The following is mirrored from its source at: http://www.dailymail.co.uk/news/article-2075110/First-Japanese-tsunami-debris-washes-West-Coast-9-months-disaster.html#ixzz1giE30PKJ
After all the research we did on DOE/Rocky Flats, and seeing how radionuclides are statically attracted to plastics and litter, we are concerned about the Fukishima/Japanese debris reaching the USA. Are there any resources or people on the west coast that can get this garbage checked for radiation and mount the challenge to get DOE to monitor, sequester, and manage it?
Thanks so much,
Environmental Information Network
Japanese tsunami debris washes up on U.S. West Coast
nine months after disaster (and there's 100 MILLION more tons on its way)
By Michael Zennie
16 December 2011
Large black floats are the first remnants of Japan's devastating earthquake and tsunami to begin washing up on the American coastline.
The debris traveled 4,500 miles on Pacific Ocean currents, pushed by wind and water, to reach the beaches of Neah Bay in far northwestern Washington state 280 days after the Japanese disaster.

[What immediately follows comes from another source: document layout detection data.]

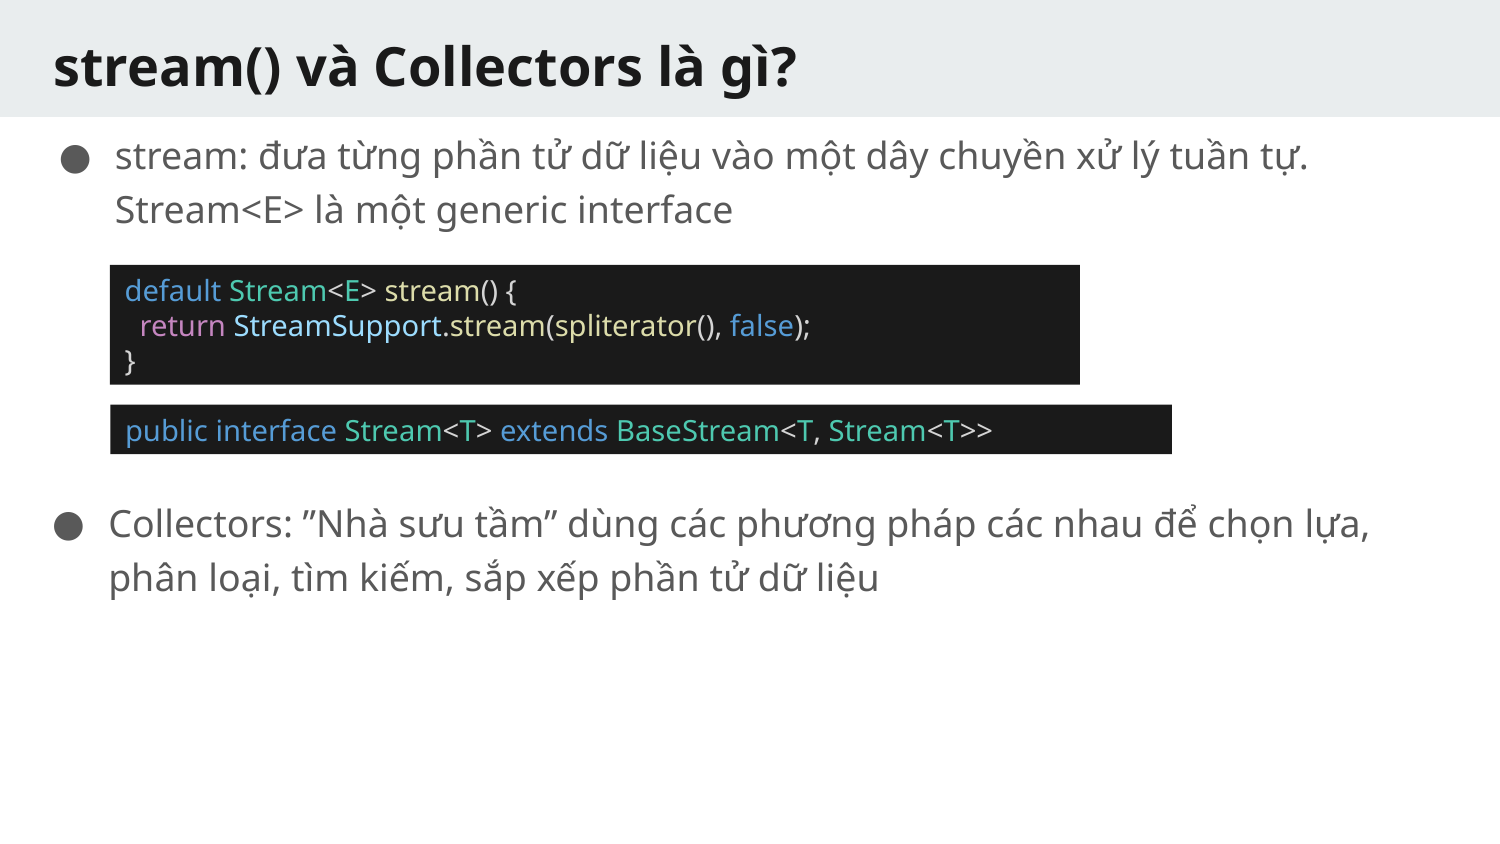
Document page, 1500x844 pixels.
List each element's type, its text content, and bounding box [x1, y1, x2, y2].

text_box public interface Stream<T> extends BaseStream<T, Stream<T>> [110, 404, 1172, 455]
text_box Collectors: ”Nhà sưu tầm” dùng các phương pháp các nhau để chọn lựa, phân loại, tìm kiếm, sắp xếp phần tử dữ liệu [18, 475, 1466, 639]
title stream() và Collectors là gì? [38, 17, 1467, 106]
list stream: đưa từng phần tử dữ liệu vào một dây chuyền xử lý tuần tự. Stream<E> là một generic interface [25, 108, 1473, 211]
text_box default Stream<E> stream() { return StreamSupport.stream(spliterator(), false); } [109, 264, 1080, 385]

Some 100 million tons of debris — from wrecked fishing vessels to household furniture and even body parts — is bearing down on the West Coast, raising environmental fears about the impact of massive amounts of wreckage clogging beaches.
The debris is even more massive and moving much faster than originally predicted. Initial projections said 5 to 20 million tons of waste would take three years to reach American shores.
Now, scientists say, 100 million tons could be here in just one year.
One float, the size of a 55-gallon drum, was found in Washington two weeks ago, another was reportedly discovered in Vancouver, Canada.
The 9.0 magnitude earthquake and ensuing tsunami that struck the eastern coast of Japan March 11 killed more than 15,000 people and washed homes, boats and human lives out to sea.
Anything that floated is now riding Pacific currents. According to computer predictions from the University of Hawaii, most of it is headed for an area between southern Alaska and southern California.
The researchers in Hawaii predicted most of the debris will reach the US mainland in three years.
However, oceanographers Curtis Ebbesmeyer and Jim Ingraham said some of the flotsam appears to be traveling much faster and could hit the West Coast in less than a year, the Peninsula Daily News reported.
Most debris travels at about 7 miles per day, the Seattle scientists said, but pieces can cover up to 20 miles in a day if they are big enough for the wind to push them.
The large black drums averaged about 16 miles per day to reach Neah Bay in Washington.
The University of Hawaii team also predicted the debris was about 5 to 20 million tons.
However Mr Ebbesmeyer and Ingraham say the errant Japanese flotsam could be five times that amount, about 100 million tons.
Sailors and the US Navy have spotted all manner of shards of Japanese life in the massive debris fields that are floating the currents.
In October, the crew of a Russian ship spotted televisions and refrigerators riding the current. Parts of homes, and a wrecked 20-foot fishing vessel have also been seen.
Body parts are also expected to wash up on US shores, the Daily News reported.
The two researches said beachcombers who find any debris with identifying marks — such as Japanese writing — should contact authorities so it can be returned.
Families lost everything when their homes were washed away by the giant wall of water, Mr Ebbesmeyer said. Anything they can reclaim from the sea could help them recover from the disaster.